INPUT DATA:

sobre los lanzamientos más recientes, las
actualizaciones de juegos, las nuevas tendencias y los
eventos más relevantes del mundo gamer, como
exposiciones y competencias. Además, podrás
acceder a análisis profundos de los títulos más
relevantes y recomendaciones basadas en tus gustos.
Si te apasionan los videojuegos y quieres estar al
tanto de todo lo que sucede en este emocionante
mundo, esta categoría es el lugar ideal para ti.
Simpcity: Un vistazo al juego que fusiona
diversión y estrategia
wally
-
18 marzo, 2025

REQUIRED WORK: Please give the text of the items again, swapping "emocionante" for "fascinante" and keeping everything else the same.

ANSWER BOX:
sobre los lanzamientos más recientes, las
actualizaciones de juegos, las nuevas tendencias y los
eventos más relevantes del mundo gamer, como
exposiciones y competencias. Además, podrás
acceder a análisis profundos de los títulos más
relevantes y recomendaciones basadas en tus gustos.
Si te apasionan los videojuegos y quieres estar al
tanto de todo lo que sucede en este fascinante
mundo, esta categoría es el lugar ideal para ti.
Simpcity: Un vistazo al juego que fusiona
diversión y estrategia
wally
-
18 marzo, 2025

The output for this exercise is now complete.